If I were a de-facto emigrant from Pakistan, like someone on a H1-B work visa or a F-1 student visa, or a J-1 exchange visa, or even a B-1 business traveller visa, I would be worried and incensed by this ruling. It’s the result of the same kind of illogic that characterizes typical gun-ban arguments. (Criminals are using guns to commit crimes, so lets ask all gun owners to register their guns so that we can pretend that we know when a gun is used in a violent crime, er.. okay then)
Pakistanis with legitimate visas are already in the INS database. They have jobs, Social Security numbers. They are the ones actually going to class, earning PhDs, teaching American kids on their way. They are possible future immigrants whose loyalty and faith in the American dream must be nurtured, not hobbled and caged by unwarranted suspicion. Asking them to “register” is a fools errand for the INS. A way for the bozos with Homeland Security to pretend they are doing “something”.. after all, “something” must be done to make this country safer. Must it not..?

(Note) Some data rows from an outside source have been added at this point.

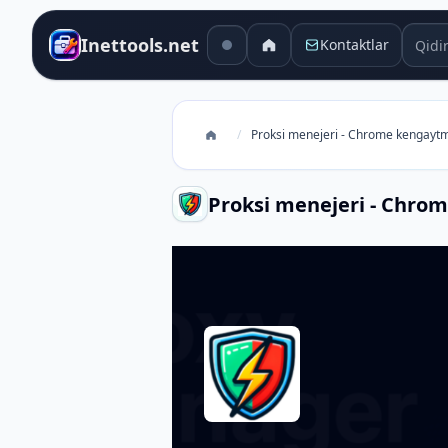
Qidiru
Inettools.net
Kontaktlar
/
Proksi menejeri - Chrome kengayt
Proksi menejeri - Chro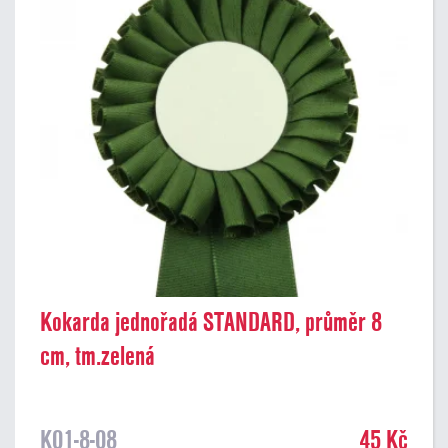
Kokarda jednořadá STANDARD, průměr 8
cm, tm.zelená
K01-8-08
45 Kč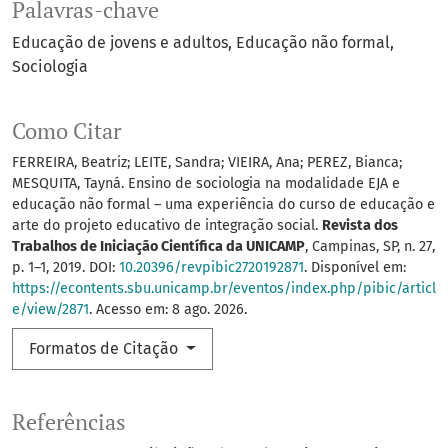
Palavras-chave
Educação de jovens e adultos
Educação não formal
Sociologia
Como Citar
FERREIRA, Beatriz; LEITE, Sandra; VIEIRA, Ana; PEREZ, Bianca;
MESQUITA, Tayná. Ensino de sociologia na modalidade EJA e
educação não formal – uma experiência do curso de educação e
arte do projeto educativo de integração social.
Revista dos
Trabalhos de Iniciação Científica da UNICAMP
, Campinas, SP, n. 27,
p. 1–1, 2019. DOI:
10.20396/revpibic2720192871
. Disponível em:
https://econtents.sbu.unicamp.br/eventos/index.php/pibic/articl
e/view/2871
. Acesso em: 8 ago. 2026.
Formatos de Citação
Referências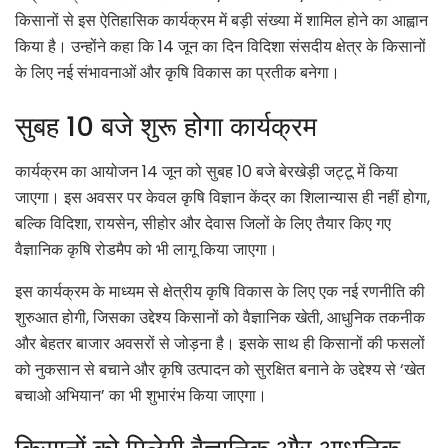
किसानों से इस ऐतिहासिक कार्यक्रम में बड़ी संख्या में शामिल होने का आह्वान
किया है। उन्होंने कहा कि 14 जून का दिन विदिशा संसदीय क्षेत्र के किसानों
के लिए नई संभावनाओं और कृषि विकास का प्रतीक बनेगा।
सुबह 10 बजे शुरू होगा कार्यक्रम
कार्यक्रम का आयोजन 14 जून को सुबह 10 बजे बेरखेड़ी जट्टू में किया
जाएगा। इस अवसर पर केवल कृषि विज्ञान केंद्र का शिलान्यास ही नहीं होगा,
बल्कि विदिशा, रायसेन, सीहोर और देवास जिलों के लिए तैयार किए गए
वैज्ञानिक कृषि रोडमैप को भी लागू किया जाएगा।
इस कार्यक्रम के माध्यम से क्षेत्रीय कृषि विकास के लिए एक नई रणनीति की
शुरुआत होगी, जिसका उद्देश्य किसानों को वैज्ञानिक खेती, आधुनिक तकनीक
और बेहतर बाजार अवसरों से जोड़ना है। इसके साथ ही किसानों की फसलों
को नुकसान से बचाने और कृषि उत्पादन को सुरक्षित बनाने के उद्देश्य से ‘खेत
बचाओ अभियान’ का भी शुभारंभ किया जाएगा।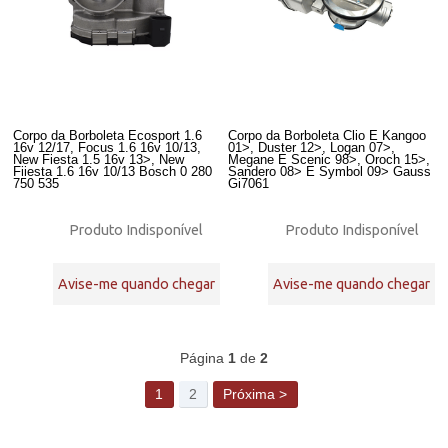
Corpo da Borboleta Ecosport 1.6
Corpo da Borboleta Clio E Kangoo
16v 12/17, Focus 1.6 16v 10/13,
01>, Duster 12>, Logan 07>,
New Fiesta 1.5 16v 13>, New
Megane E Scenic 98>, Oroch 15>,
Fiiesta 1.6 16v 10/13 Bosch 0 280
Sandero 08> E Symbol 09> Gauss
750 535
Gi7061
Produto Indisponível
Produto Indisponível
Avise-me quando chegar
Avise-me quando chegar
38
Produtos
Página
1
de
2
1
2
Próxima >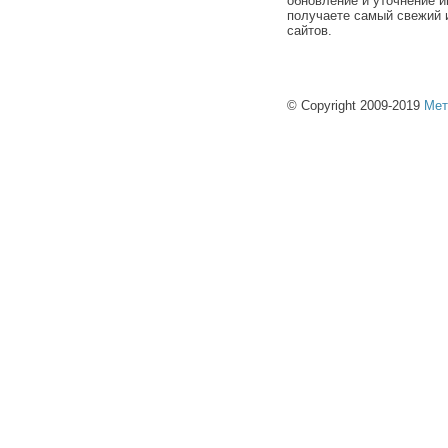
обновление и уточнение и
получаете самый свежий 
сайтов.
© Copyright 2009-2019
Мет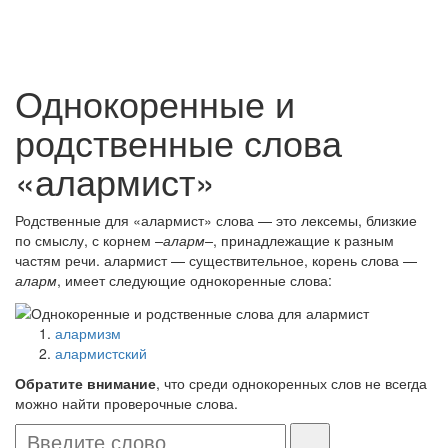
Однокоренные и
родственные слова
«алармист»
Родственные для «алармист» слова — это лексемы, близкие
по смыслу, с корнем
–аларм–
, принадлежащие к разным
частям речи. алармист — существительное, корень слова —
аларм
, имеет следующие однокоренные слова:
алармизм
алармистский
Обратите внимание
, что среди однокоренных слов не всегда
можно найти проверочные слова.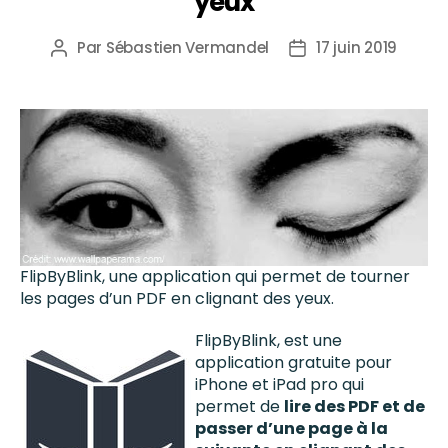
yeux
Par
Sébastien Vermandel
17 juin 2019
FlipByBlink, une application qui permet de tourner
les pages d’un PDF en clignant des yeux.
FlipByBlink, est une
application gratuite pour
iPhone et iPad pro qui
permet de
lire des PDF et de
passer d’une page à la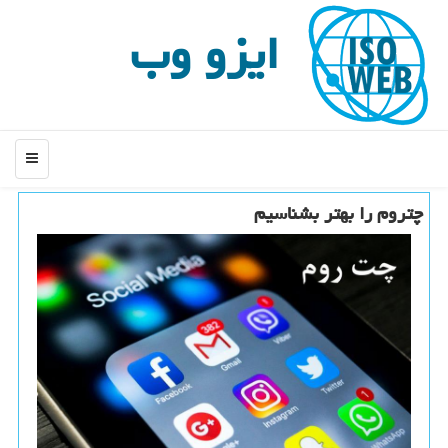
ایزو وب
منو
چتروم را بهتر بشناسیم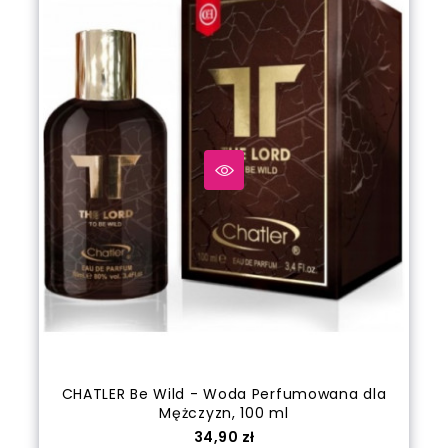
CHATLER Be Wild - Woda Perfumowana dla
Mężczyzn, 100 ml
Cena
34,90 zł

What makes the INS think that if there are Pakistani immigrants with visions of blowing up the Mall of America, that these men are going to comply with this ruling? What makes the INS think they can actually track them down if they fail to register. You have to wonder whether this program is a ploy to cover up INS and FBI intelligence failures of the past. This is an organization that renewed visas for the WTC bombers after 9/11. This is the organization that Americans are supposed to put their faith in? This is the organization that Americans from Pakistan are supposed to trust?
[…]The percentage of the demographic likely to comply with this ruling are going to be people with the most to lose by being deported. Students and temporary workers looking forward to converting their non-immigrant visas into immigrant visas. In other words, the ones who are least likely to be involved, even tangentially, with any terrorist sleeper cells.
[…]The INS has limited resources. Interviewing several thousand men from over twenty countries is going to be an expensive proposition. Creating, maintaining and ultimately effectively sifting through this database of information is not a one-time effort. It’s an ongoing expense with little benefit.
This program is going to generate a large number of false positives. Imagine if you will, a slightly nervous 20-year old, being interviewed by people he is certain don’t like him much.. They ask him if he knows anyone named Adil Pervez. He tells them he has two uncles in Pakistan with that name. The INS interviewer gets all excited, calls the FBI in. The FBI then pursues a lengthy investigation and finds out that one of these men is an invalid living in Peshawar, the other is a businessman now in London. But now the kid has been flagged. He may or may not be telling the whole truth.. right? Maybe the kid gets deported. Just in case, you know..? Keeping the country safe, that’s all.
If we are to win the long-term war against Islamic Fundamentalism, then we need to find ways to engage the Muslim community in a serious debate that will have to include the sensitive and highly-charged subject of Islamic reformation. Programs of registration like the one currently proposed is going to set the debate back by a generation. We do not have the luxury of that much time. We need the Muslim community on our side, and we need to find ways to encourage them to be front-line troops in this war. Not cannon fodder for bureaucrats looking to cover up flaws in their organizations and their procedures.
Just being back from Pakistan, the one question I got from everyone was about special registration. Everyone was worried and incensed because of it. Even though there is huge anti-American sentiment in Pakistan right now (more on my impressions from Pakistan later), that doesn’t mean we should take actions that anger Pakistanis more, especially things that that don’t really add to our security.